The things I do remember are that I was having a gift exchange with two girls from high school, one who I knew somewhat from theatre, though we weren't close, and one who I disliked because she was popular and a bitch about it*. Fortunately for my waking grumpiness about giving her dream gifts, it was something the girl I knew probably wouldn't have liked, though I forget what geeky thing it was, a calendar or something. The other one got a music box with very elaborate girly flowers and stuff that played "Cylon Lullaby," which I am pretty sure is just a dreamspace creation of mine. However, I actually still think that is appropriate on waking, considering what the Cylons are in the new BSG.
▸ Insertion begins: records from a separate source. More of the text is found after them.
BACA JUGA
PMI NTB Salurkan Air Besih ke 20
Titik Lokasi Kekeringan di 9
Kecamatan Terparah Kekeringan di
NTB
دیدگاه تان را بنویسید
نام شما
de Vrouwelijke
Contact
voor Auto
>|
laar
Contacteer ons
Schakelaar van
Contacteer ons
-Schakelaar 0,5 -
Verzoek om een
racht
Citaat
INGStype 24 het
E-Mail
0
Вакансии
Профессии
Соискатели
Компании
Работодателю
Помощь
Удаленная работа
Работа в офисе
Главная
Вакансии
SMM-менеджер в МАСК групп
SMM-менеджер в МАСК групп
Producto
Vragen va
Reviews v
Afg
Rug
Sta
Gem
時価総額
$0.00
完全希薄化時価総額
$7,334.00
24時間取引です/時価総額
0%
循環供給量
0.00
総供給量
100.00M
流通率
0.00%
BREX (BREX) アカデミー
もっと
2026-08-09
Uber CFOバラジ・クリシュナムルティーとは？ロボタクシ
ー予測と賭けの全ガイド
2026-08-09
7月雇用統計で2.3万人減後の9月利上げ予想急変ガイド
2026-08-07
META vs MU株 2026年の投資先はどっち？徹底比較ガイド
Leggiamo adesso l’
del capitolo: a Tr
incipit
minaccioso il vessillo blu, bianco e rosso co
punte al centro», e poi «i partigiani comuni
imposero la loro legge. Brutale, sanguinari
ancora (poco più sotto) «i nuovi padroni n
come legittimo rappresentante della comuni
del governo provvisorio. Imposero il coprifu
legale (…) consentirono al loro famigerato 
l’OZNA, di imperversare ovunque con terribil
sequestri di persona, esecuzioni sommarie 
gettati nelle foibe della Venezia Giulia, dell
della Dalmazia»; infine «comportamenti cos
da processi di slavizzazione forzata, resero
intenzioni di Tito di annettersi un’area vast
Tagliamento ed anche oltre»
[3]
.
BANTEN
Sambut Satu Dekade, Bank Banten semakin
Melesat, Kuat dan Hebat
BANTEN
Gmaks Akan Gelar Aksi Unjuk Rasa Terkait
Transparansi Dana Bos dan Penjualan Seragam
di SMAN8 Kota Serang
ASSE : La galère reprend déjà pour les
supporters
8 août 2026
There was also something about me giving awards to some other people, but it's gone, just gone. It didn't do a fade into nonsense, it made no sense even upon waking and I couldn't hold it. *sigh*


* I realize that's the norm, but just because you have power doesn't mean you should abuse it, and I don't respect people who do. She had no real power to hurt me, as the popular kids in my school never did anything that mattered - I have heard some horror stories about bullying, but we lived in a nice place where I guess that stuff didn't occur to people... or else I am lucky or there is something about me that protected me, as there are a lot of ways I have never been abused that have been the tragic usual in others' lives. In any case, I was largely indifferent to "kids are cruel" hurt feelings or peer pressure, but after the role she played, I definitely do not find her likeable.

I also feel a stronger antipathy to her because she briefly dated my (extremely hot) cousin after high school and it fired my feelings toward her, as I did not want her anywhere near my family. In retrospect I think it is one of the many reasons that I am not at all close to my cousin, as it permanently damaged my regard for him that he would date her. Ugh. If I met her in the flesh again, I'd give her a chance to present as a decent person, but meanwhile, based on what she represents in my brain, I resent that I gave her a present in my sleep.